_About this exercise_.
Copy exactly. Begin with the line that contains "Y161063D02*" and stop after the last line of the records.

_Exercise materials_.
────────
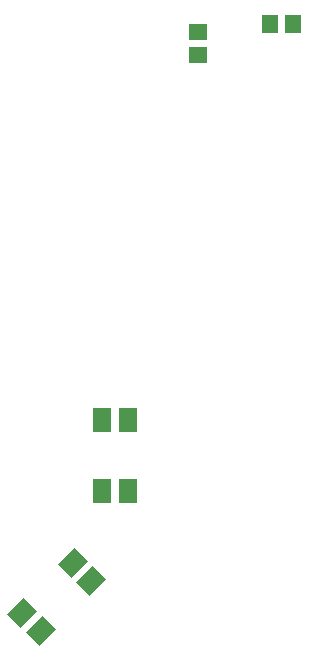
<source format=gtp>
G04 Layer_Color=8421504*
%FSLAX25Y25*%
%MOIN*%
G70*
G01*
G75*
%ADD10R,0.05906X0.05512*%
%ADD11R,0.05512X0.05906*%
G04:AMPARAMS|DCode=12|XSize=78.74mil|YSize=62.99mil|CornerRadius=0mil|HoleSize=0mil|Usage=FLASHONLY|Rotation=225.000|XOffset=0mil|YOffset=0mil|HoleType=Round|Shape=Rectangle|*
%AMROTATEDRECTD12*
4,1,4,0.00557,0.05011,0.05011,0.00557,-0.00557,-0.05011,-0.05011,-0.00557,0.00557,0.05011,0.0*
%
%ADD12ROTATEDRECTD12*%

%ADD13R,0.06299X0.07874*%
D10*
X27500Y168937D02*
D03*
Y161063D02*
D03*
D11*
X51563Y171500D02*
D03*
X59437D02*
D03*
D12*
X-14198Y-8073D02*
D03*
X-30901Y-24776D02*
D03*
X-8073Y-14198D02*
D03*
X-24777Y-30901D02*
D03*
D13*
X4331Y15748D02*
D03*
Y39370D02*
D03*
X-4331Y15748D02*
D03*
X-4331Y39370D02*
D03*
M02*

</source>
────────
_Solved problem_.
Y161063D02*
D03*
D11*
X51563Y171500D02*
D03*
X59437D02*
D03*
D12*
X-14198Y-8073D02*
D03*
X-30901Y-24776D02*
D03*
X-8073Y-14198D02*
D03*
X-24777Y-30901D02*
D03*
D13*
X4331Y15748D02*
D03*
Y39370D02*
D03*
X-4331Y15748D02*
D03*
X-4331Y39370D02*
D03*
M02*

</source>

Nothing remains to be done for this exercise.